--- Dataset content Enclosed Below ---
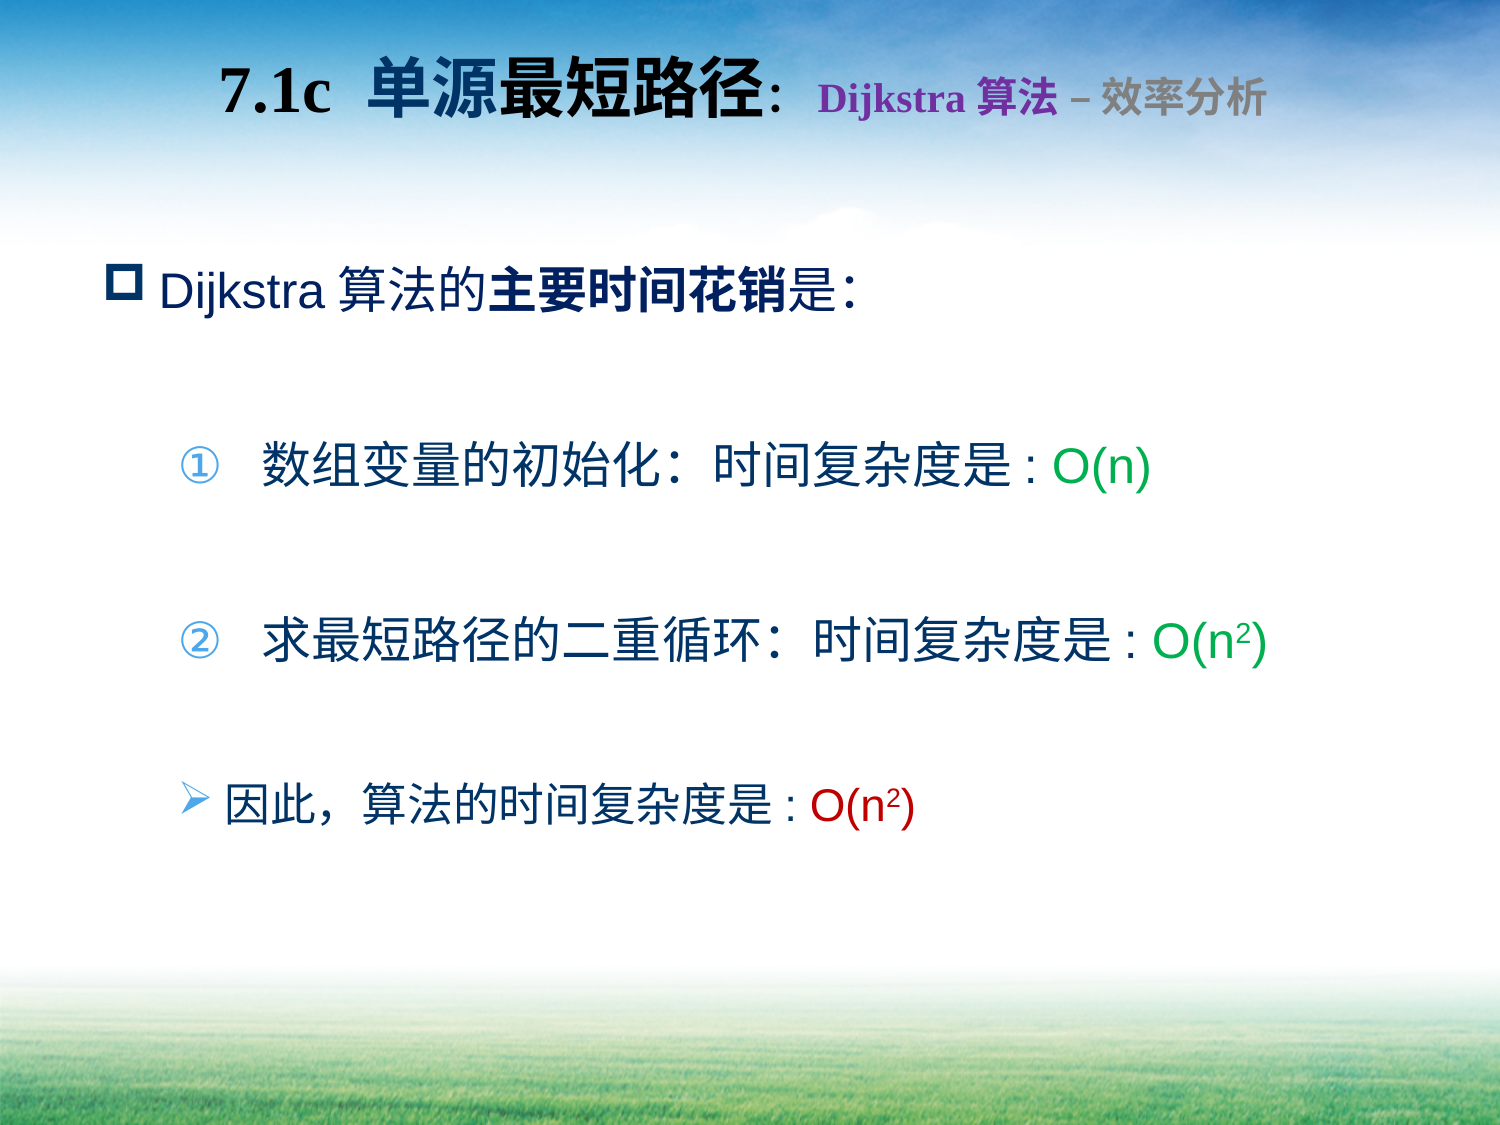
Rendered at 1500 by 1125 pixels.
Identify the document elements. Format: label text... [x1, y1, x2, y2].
--- End of Enclosed Dataset content ---
--- Dataset content Enclosed Below ---
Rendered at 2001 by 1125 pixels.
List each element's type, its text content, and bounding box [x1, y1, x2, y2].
--- End of Enclosed Dataset content ---
--- Dataset content Enclosed Below ---
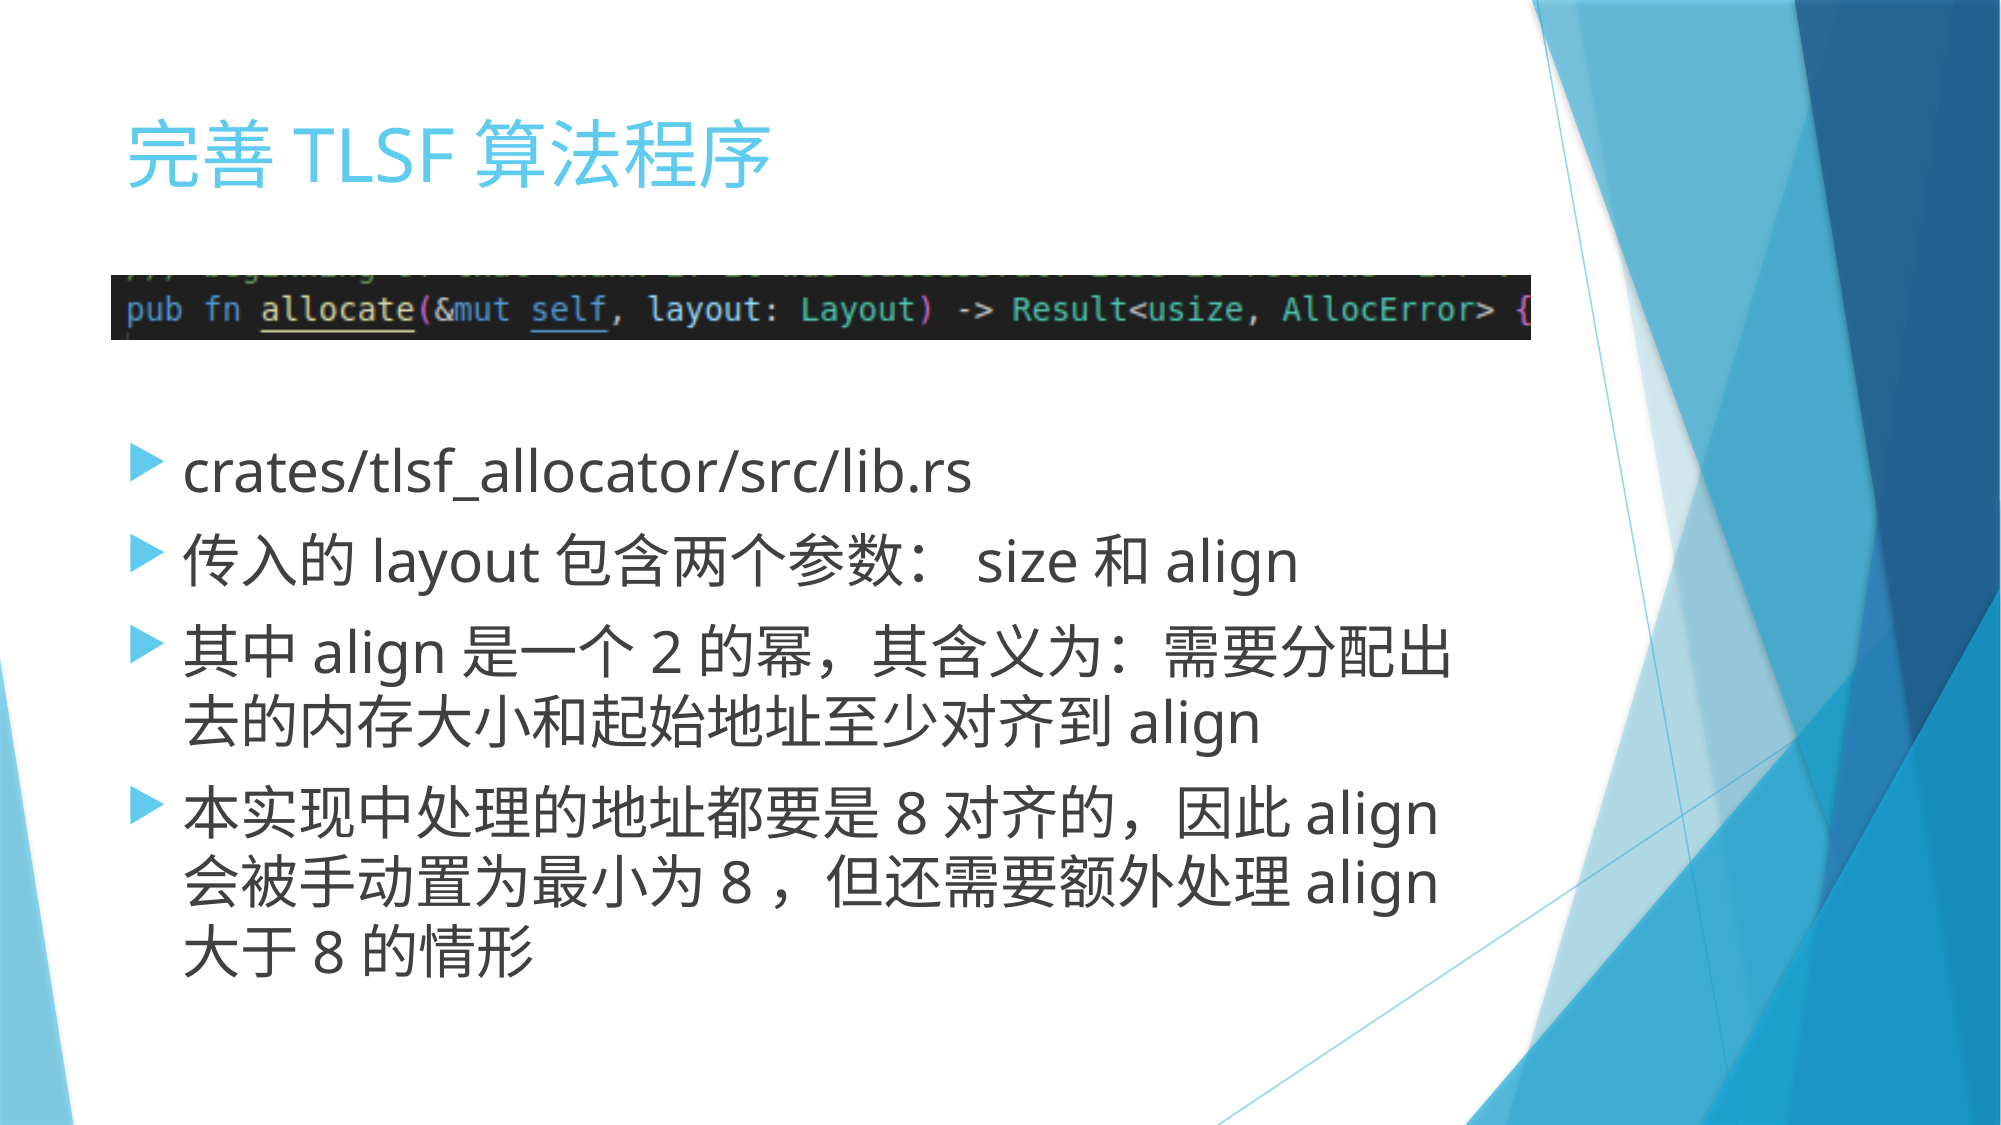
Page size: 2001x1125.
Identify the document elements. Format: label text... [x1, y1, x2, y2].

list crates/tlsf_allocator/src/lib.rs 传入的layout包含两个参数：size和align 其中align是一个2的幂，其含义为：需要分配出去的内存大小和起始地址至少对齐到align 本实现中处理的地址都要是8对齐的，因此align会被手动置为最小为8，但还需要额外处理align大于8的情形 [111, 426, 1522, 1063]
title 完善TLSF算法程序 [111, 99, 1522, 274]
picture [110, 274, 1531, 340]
--- End of Enclosed Dataset content ---
### Task instructions:
Once you have identified the lines above that contain "Rendered", copy each of them.

### Solved problem:
Rendered at 1500 by 1125 pixels.
Rendered at 2001 by 1125 pixels.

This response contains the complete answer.